Slides and Videos of a 4-hour tutorial given by Yann LeCun at the 2005 IPAM GraduateSummer School: Intelligent Extraction of Information from Graphs andHigh Dimensional Data, at IPAM/UCLA. Streaming videos of all thetalks are available from the IPAM web site in RealVideo format.

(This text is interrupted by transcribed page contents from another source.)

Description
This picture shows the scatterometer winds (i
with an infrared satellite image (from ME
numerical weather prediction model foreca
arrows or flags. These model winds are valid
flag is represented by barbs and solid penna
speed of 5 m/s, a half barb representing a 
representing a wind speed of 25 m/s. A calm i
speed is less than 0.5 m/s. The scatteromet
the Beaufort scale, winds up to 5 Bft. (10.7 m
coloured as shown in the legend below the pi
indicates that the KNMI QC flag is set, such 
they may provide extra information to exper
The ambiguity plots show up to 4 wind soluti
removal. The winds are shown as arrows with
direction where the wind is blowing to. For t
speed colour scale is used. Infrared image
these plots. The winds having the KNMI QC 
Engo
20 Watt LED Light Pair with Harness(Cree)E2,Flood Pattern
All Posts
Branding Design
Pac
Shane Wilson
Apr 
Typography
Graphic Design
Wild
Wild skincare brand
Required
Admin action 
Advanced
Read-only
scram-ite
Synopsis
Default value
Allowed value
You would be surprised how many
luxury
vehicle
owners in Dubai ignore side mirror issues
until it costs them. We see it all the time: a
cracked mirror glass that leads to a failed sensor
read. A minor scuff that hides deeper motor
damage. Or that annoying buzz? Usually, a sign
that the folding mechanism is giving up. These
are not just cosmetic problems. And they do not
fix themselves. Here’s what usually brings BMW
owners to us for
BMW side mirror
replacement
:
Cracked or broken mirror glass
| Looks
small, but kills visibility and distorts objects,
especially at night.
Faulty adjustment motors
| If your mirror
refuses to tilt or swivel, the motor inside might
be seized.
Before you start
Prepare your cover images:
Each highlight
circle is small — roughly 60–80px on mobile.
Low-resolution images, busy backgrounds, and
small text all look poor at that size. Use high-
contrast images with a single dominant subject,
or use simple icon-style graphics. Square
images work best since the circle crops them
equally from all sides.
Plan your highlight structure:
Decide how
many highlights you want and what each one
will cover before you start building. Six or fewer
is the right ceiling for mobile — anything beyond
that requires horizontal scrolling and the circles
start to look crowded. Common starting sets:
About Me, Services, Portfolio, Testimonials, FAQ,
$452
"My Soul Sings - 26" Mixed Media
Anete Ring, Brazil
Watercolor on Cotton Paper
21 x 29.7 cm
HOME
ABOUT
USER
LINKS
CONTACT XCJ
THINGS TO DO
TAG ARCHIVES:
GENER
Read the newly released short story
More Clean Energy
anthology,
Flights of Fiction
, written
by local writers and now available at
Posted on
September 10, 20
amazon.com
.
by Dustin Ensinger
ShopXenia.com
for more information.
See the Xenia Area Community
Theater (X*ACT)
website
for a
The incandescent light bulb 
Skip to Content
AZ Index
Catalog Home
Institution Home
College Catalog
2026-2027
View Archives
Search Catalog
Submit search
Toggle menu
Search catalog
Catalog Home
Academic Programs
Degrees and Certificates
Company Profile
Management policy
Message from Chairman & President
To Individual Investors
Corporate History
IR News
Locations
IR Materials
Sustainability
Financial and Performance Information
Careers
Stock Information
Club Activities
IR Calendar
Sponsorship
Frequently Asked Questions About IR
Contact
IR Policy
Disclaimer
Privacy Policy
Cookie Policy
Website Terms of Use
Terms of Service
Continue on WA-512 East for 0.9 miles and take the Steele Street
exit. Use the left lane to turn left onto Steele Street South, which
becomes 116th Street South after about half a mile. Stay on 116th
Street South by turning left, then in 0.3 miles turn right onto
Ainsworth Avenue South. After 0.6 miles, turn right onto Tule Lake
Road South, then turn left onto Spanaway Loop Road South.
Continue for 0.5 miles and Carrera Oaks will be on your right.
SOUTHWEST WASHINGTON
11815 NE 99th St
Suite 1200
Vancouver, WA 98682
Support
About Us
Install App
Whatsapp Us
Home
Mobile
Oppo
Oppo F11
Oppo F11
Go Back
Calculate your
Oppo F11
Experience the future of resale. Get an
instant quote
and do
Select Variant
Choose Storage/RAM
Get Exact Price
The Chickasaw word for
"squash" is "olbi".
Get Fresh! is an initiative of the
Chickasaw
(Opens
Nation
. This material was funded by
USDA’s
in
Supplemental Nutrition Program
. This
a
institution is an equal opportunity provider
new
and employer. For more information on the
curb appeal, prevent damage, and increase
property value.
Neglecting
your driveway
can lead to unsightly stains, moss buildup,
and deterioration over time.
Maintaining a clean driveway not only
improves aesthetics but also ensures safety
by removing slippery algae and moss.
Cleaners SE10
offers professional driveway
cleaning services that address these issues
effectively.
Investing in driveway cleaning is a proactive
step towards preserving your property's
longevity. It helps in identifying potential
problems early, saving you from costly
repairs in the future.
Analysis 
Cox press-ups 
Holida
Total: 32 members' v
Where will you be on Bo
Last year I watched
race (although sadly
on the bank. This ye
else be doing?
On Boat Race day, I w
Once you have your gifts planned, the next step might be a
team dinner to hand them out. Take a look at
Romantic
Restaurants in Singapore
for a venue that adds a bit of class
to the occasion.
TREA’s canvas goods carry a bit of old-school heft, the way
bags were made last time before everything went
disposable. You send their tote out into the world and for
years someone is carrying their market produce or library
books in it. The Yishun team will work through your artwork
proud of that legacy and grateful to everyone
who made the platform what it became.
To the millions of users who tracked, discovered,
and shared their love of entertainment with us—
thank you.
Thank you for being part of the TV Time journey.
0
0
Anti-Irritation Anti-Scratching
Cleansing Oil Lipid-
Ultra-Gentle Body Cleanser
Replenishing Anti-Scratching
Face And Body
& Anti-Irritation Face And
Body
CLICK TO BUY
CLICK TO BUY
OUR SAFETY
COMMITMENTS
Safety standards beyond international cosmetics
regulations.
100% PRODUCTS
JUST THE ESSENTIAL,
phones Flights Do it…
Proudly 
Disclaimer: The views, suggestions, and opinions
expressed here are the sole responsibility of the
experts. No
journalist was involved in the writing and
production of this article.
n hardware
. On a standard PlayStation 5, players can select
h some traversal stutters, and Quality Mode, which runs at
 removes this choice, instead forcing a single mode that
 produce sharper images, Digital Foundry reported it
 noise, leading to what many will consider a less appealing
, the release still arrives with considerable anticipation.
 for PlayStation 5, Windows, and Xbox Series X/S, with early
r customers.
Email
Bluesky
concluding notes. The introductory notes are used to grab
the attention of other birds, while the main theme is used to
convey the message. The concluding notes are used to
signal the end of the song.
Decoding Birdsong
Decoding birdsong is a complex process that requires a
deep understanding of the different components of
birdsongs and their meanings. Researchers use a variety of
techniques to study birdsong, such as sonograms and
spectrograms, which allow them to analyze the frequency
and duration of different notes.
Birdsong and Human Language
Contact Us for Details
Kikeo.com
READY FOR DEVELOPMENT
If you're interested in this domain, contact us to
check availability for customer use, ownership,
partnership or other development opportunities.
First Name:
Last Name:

The tutorial includes 4 talks:

  • Energy-Based Models part 1, Introduction:
    [Streaming Video of the Talk][Slides in DjVu (2.2MB)][Slides in PDF (4.0MB)]
  • Energy-Based Models part 2, Architectures and Loss functions:
    [Streaming Video of the Talk][Slides in DjVu (3.7MB)][Slides in PDF (5.3MB)]
  • Architectures for Invariant Image Recognition, Convolutional Networks:
    [Streaming Video of the Talk][Slides in DjVu (4.7MB)][Slides in PDF (11.9MB)]
  • Trainable Dissimilarity Metrics, Segmentation, Sequence Labeling, Graph Transformer Networks:
    [Streaming Video of the Talk][Slides in DjVu (2.1MB)][Slides in PDF (5.7MB)]

Mac Os Djvu

Slides and videos of a 4-hour tutorial given by Yann LeCun at theLearning Theory SummerSchool organized by the ToyotaTechnological Institute in Chicago. The tutorial includes 3 talks.The 3 videos are available fromVideoLectures.net.
  • Energy-Based Models: [DjVu (5.5MB)][PDF (8.2MB)]
  • Invariant Recognition, Convolutional Networks: [DjVu (5.2MB)][PDF (13.2MB)]
  • Graph Transformer Networks: [DjVu (1.1MB)][PDF (2.1MB)]
VideoLectures.net also has videos of two 'lunch-time debates' (or panel discussions) in which Yann was a participant, together with Rob Schapire, David McAllester, Yasemin Altun, Mikhail Belkin, Yoram Singer, and John Langford.

Mac Djvu To Pdf

  • View a Video of Yann's talk at MSRI:
    • Download QuickTime MPEG4 File from MSRI (508MB)
    • Download QuickTime MPEG4 File from NYU (508MB)
  • Slides:[DjVu (4.8MB)][PDF (9.8MB)]
A 1-hour talk (with a video) of a Distinguished Lecture given on October 22, 2001at the University of Illinois, Urbana-Champaign.